At 08:45 Rivoli, which had been struggling to reach the harbour of Trieste, lost her mizzenmast under fire from both Victorious and Weasel. Nearly at the same moment, two of her 36-pounder long guns exploded, killing or wounding 60 men, greatly disorganising and demoralising the others, and forcing Barré to transfer gunners from the upper gun deck to man his lower battery. Fifteen minutes later, with his ship unmanageable and battered, Commodore Barré surrendered. Rivoli had suffered over 400 killed and wounded from her crew of over 800, who had only assembled for the first time a few days before and had never sailed their ship in open water. Losses aboard Victorious were also heavy, with one officer and 25 sailors and marines killed and six officers (including Captain Talbot) and 93 men wounded.

French losses on Mercure, although unknown exactly, were severe, only three sailors surviving. Weasel, despite being engaged with three different French ships for a considerable time, had not one man killed or wounded during the entire engagement. Rivoli's scattered escorts were not pursued, British efforts being directed instead at bringing the shattered Rivoli back to port as a prize. As a result, the remaining French ships were able to make their way to friendly ports unopposed. Rivoli was a new and well-built ship and, following immediate repairs at Port St. George, she and Victorious traveled together to Britain. There they were both repaired, Victorious returning to the fleet under Talbot for service against the United States Navy during the War of 1812, and Rivoli commissioned as HMS Rivoli for service in home waters.

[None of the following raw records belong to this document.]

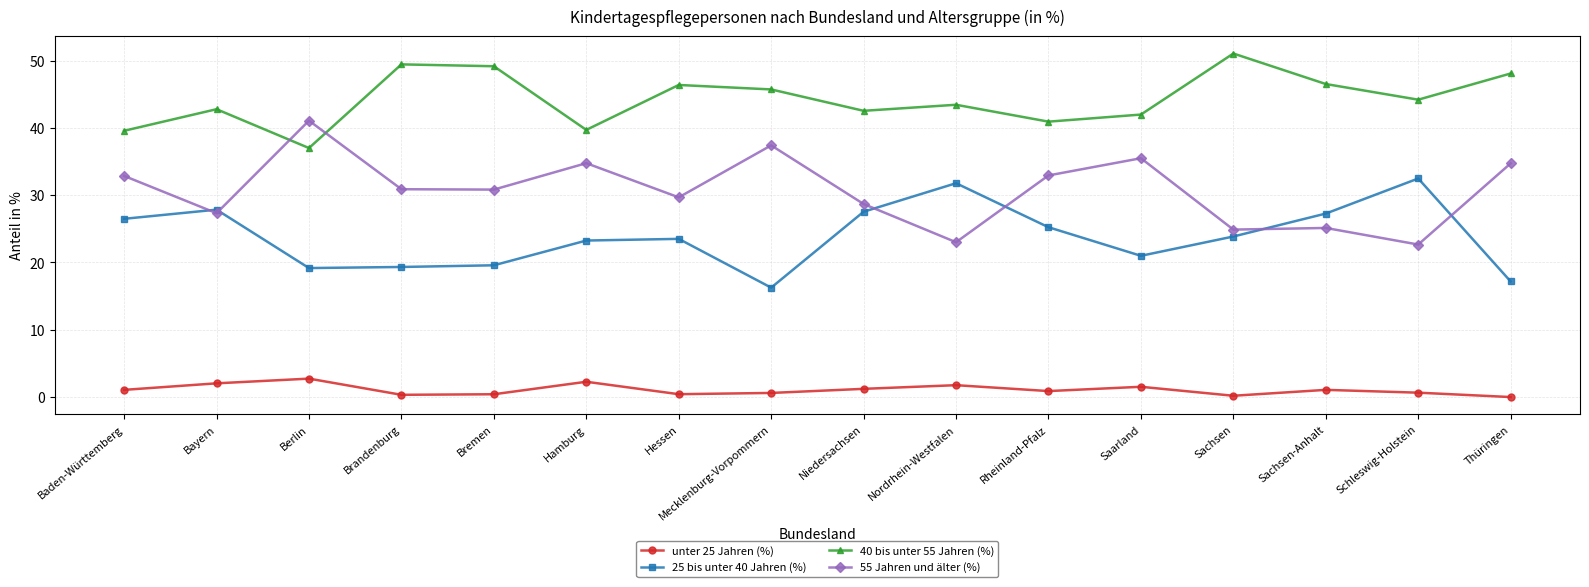

Is it true that 25 bis unter 40 Jahren (%) equals 25.2 at Rheinland-Pfalz?

True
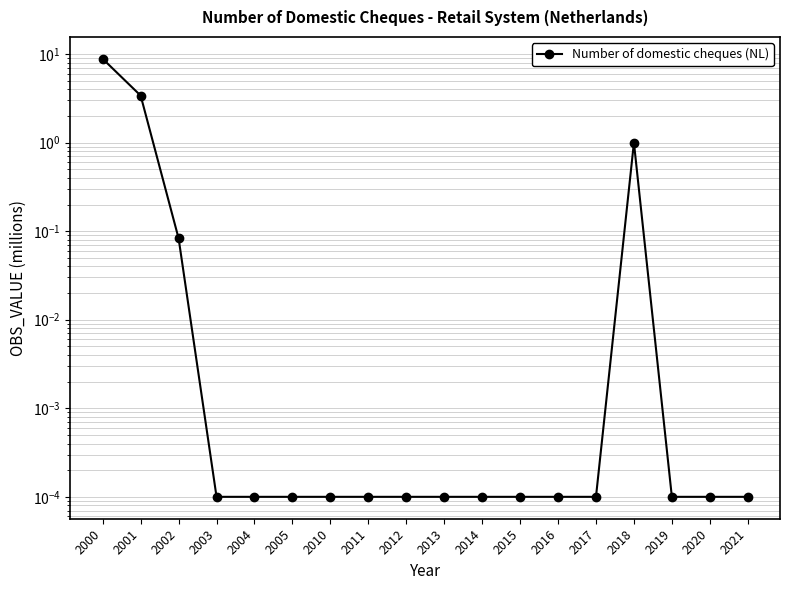

List the labels in order of value, largest first.

2000, 2001, 2018, 2002, 2003, 2004, 2005, 2010, 2011, 2012, 2013, 2014, 2015, 2016, 2017, 2019, 2020, 2021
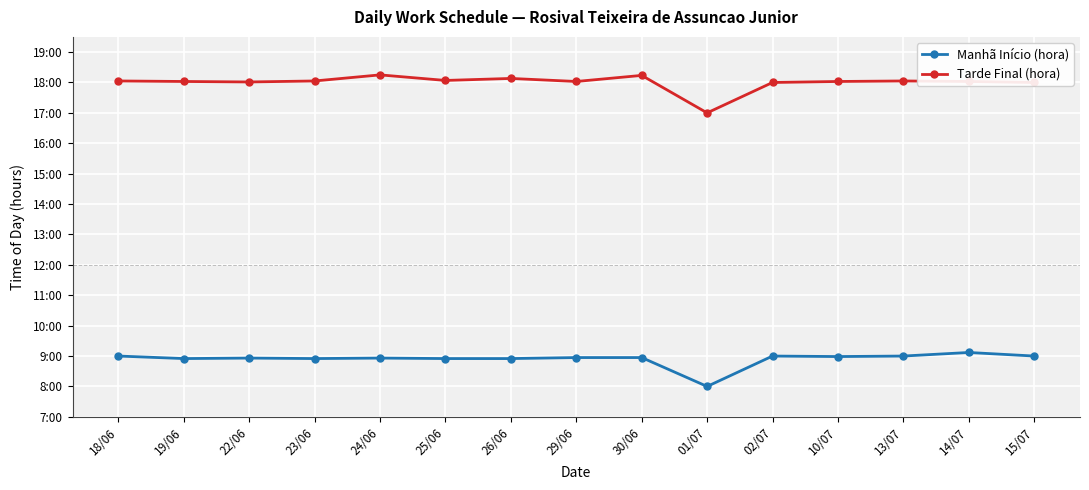

At which label does Manhã Início (hora) reach its peak?

14/07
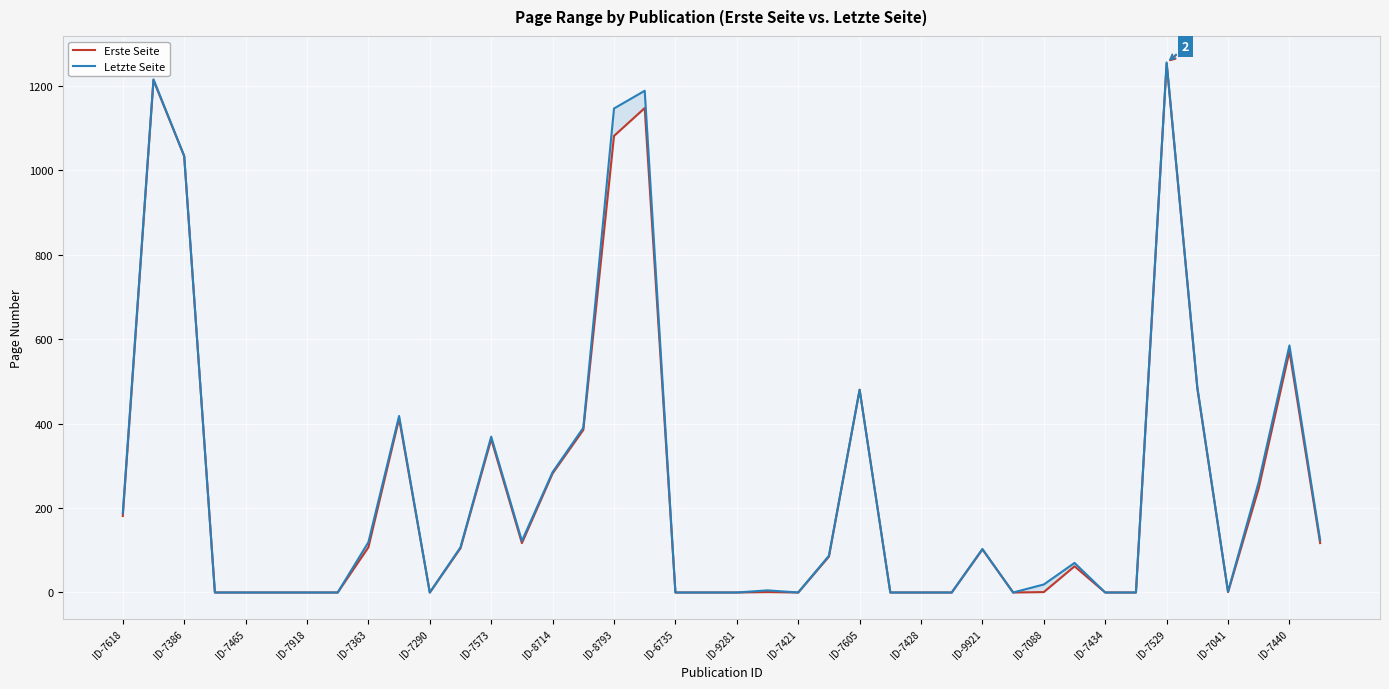

Reading left to right, list all the values displayed in this chart.

Erste Seite: 181	1213	1033	0	0	0	0	0	107	412	0	105	363	117	282	385	1081	1147	0	0	0	1	0	85	480	0	0	0	102	0	1	62	0	0	1253	483	1	247	571	117
Letzte Seite: 188	1215	1034	0	0	0	0	0	119	418	0	107	369	122	285	390	1146	1188	0	0	0	5	0	87	480	0	0	0	103	0	19	70	0	0	1255	486	2	262	585	124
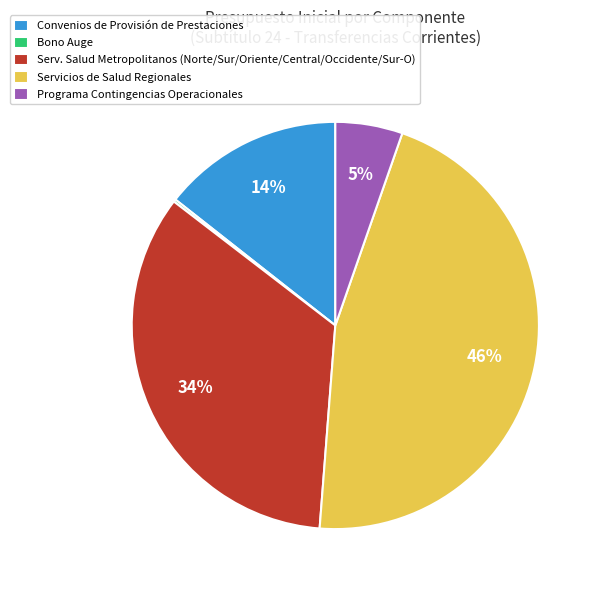

What is the ratio of the value at Serv. Salud Metropolitanos (Norte/Sur/Oriente/Central/Occidente/Sur-O) to the value at Convenios de Provisión de Prestaciones?

2.4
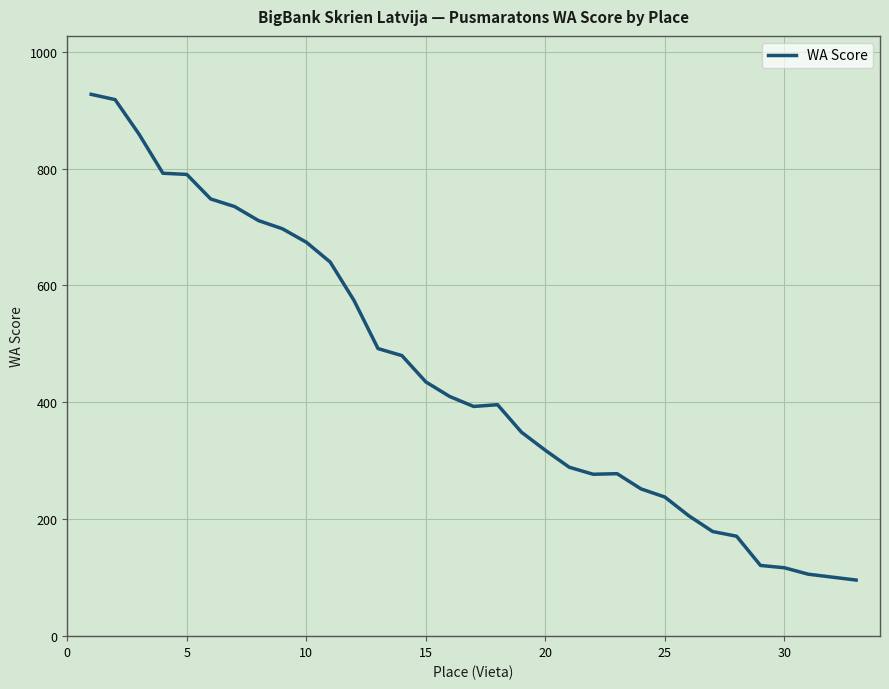

What is the difference between the maximum and minimum values?

831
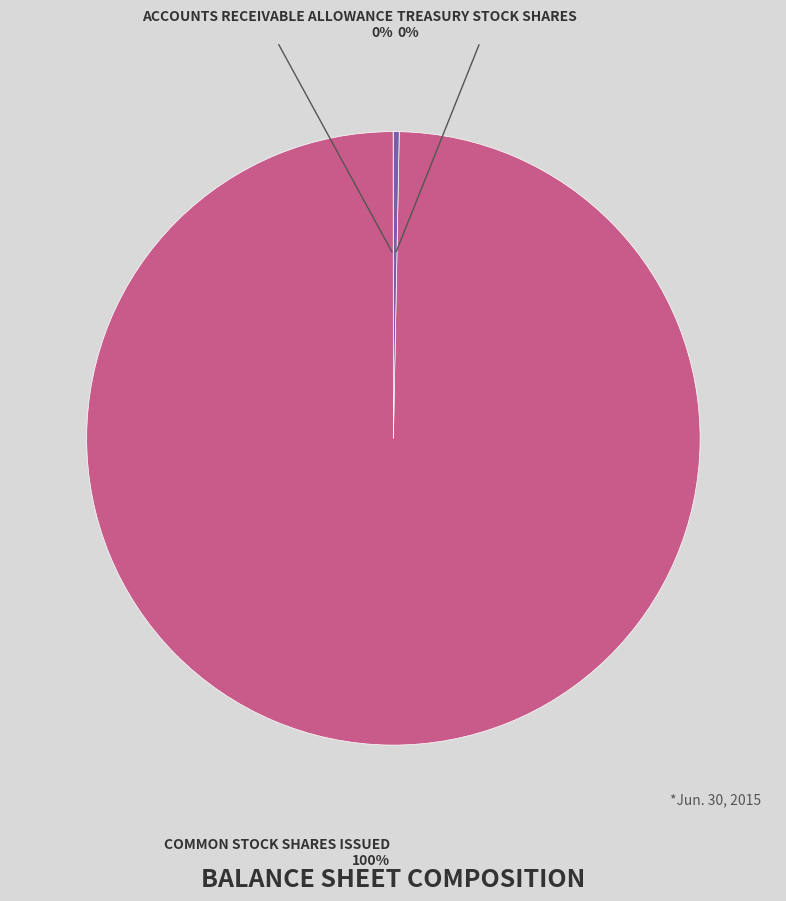

To the nearest percent, what is the average slice percentage?

33%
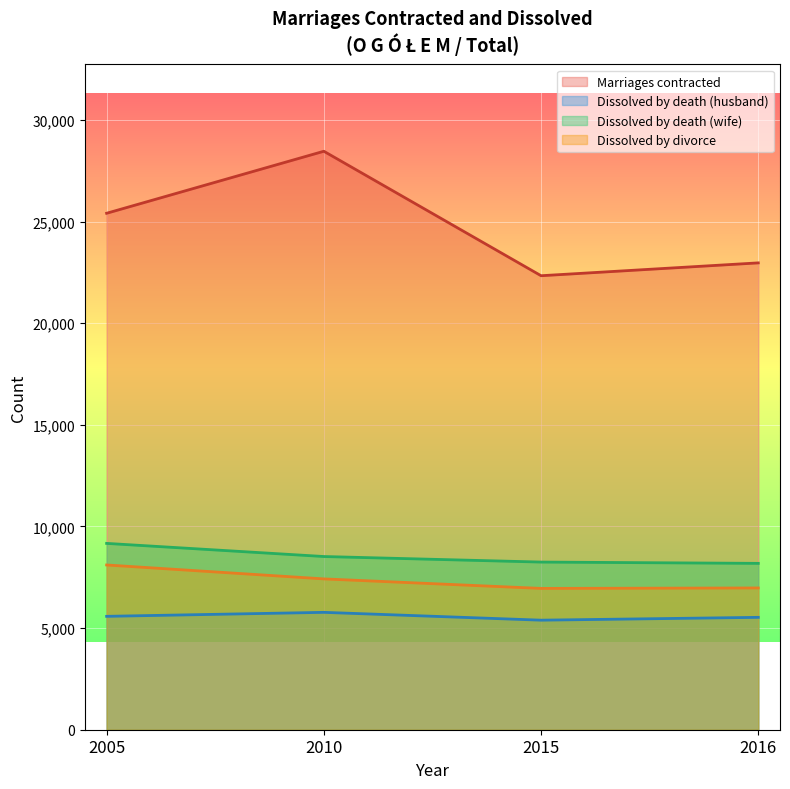

How many series are shown in this chart?

4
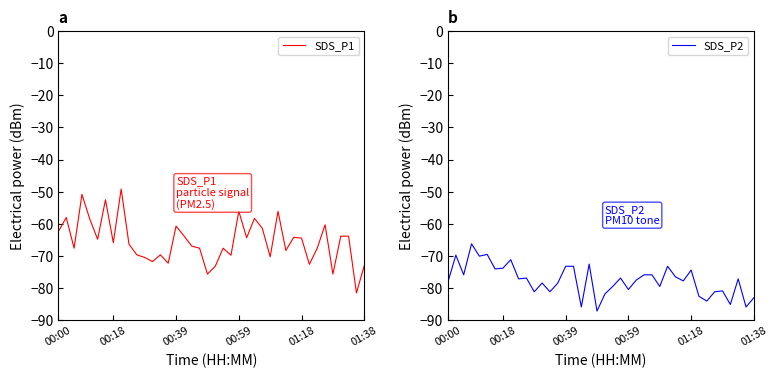

Does the chart display data point markers on the line(s)?

No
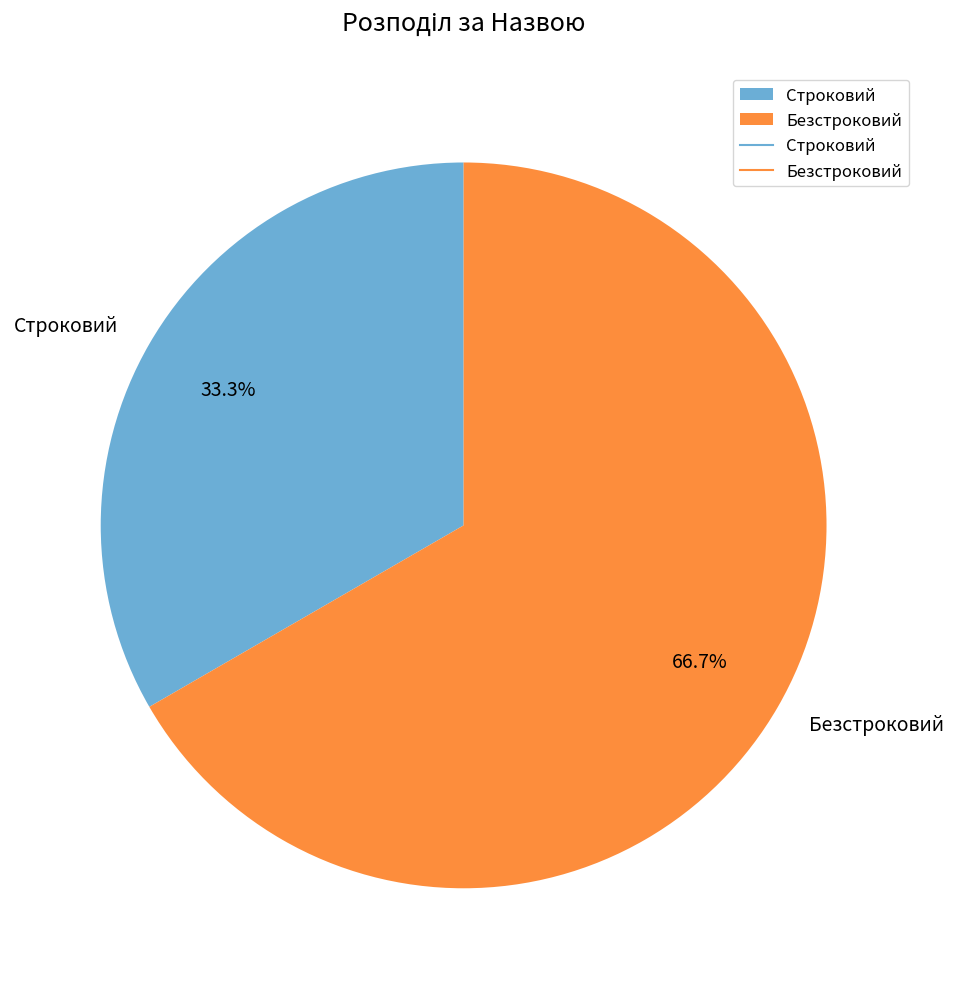

Approximately how many times larger is the value at Строковий compared to Безстроковий?

0.5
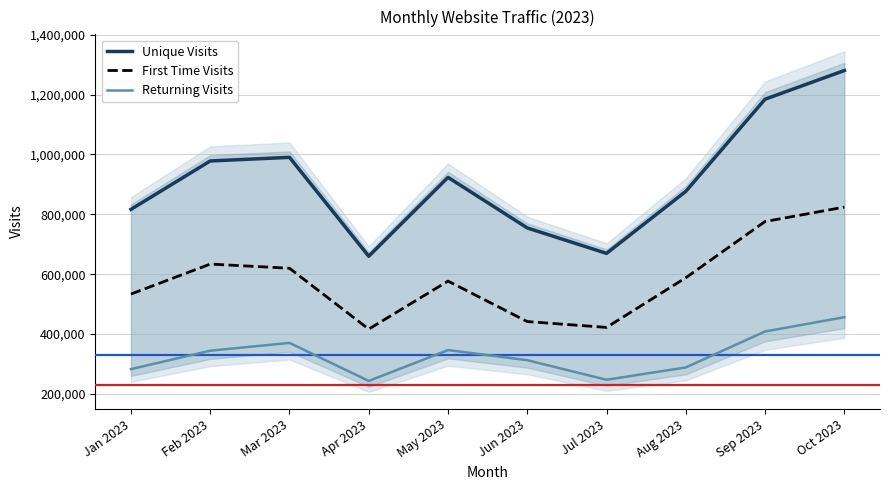

Does the chart display data point markers on the line(s)?

No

The crews of Victorious and Weasel were well rewarded with both promotions and prize money, the junior officers either promoted or advanced and Commander Andrew of Weasel made a post captain. Captain Talbot was rewarded at the end of the war, becoming Knight Commander of the Order of the Bath in recognition of his success. Nearly four decades later the battle was among the actions recognised by a clasp attached to the Naval General Service Medal, awarded upon application to all British participants still living in 1847. This was the last significant ship-to-ship action in the Adriatic, and its conclusion allowed British raiders to strike against coastal convoys and shore facilities unopposed, seizing isolated islands and garrisons with the aid of an increasingly nationalistic Illyrian population.